→ Request:
Among the records that follow, set down only the lines from the one containing "hfov_deg: 100.4" to the one containing "exposure_s: 1/125", both included, exactly.

START Provided data

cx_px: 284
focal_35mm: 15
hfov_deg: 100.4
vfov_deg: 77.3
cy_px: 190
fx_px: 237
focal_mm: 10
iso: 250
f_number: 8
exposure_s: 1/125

END Provided data
START Provided data

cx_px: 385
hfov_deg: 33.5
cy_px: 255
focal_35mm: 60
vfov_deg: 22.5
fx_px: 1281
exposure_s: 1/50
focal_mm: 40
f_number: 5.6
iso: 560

END Provided data

→ Solution:
hfov_deg: 100.4
vfov_deg: 77.3
cy_px: 190
fx_px: 237
focal_mm: 10
iso: 250
f_number: 8
exposure_s: 1/125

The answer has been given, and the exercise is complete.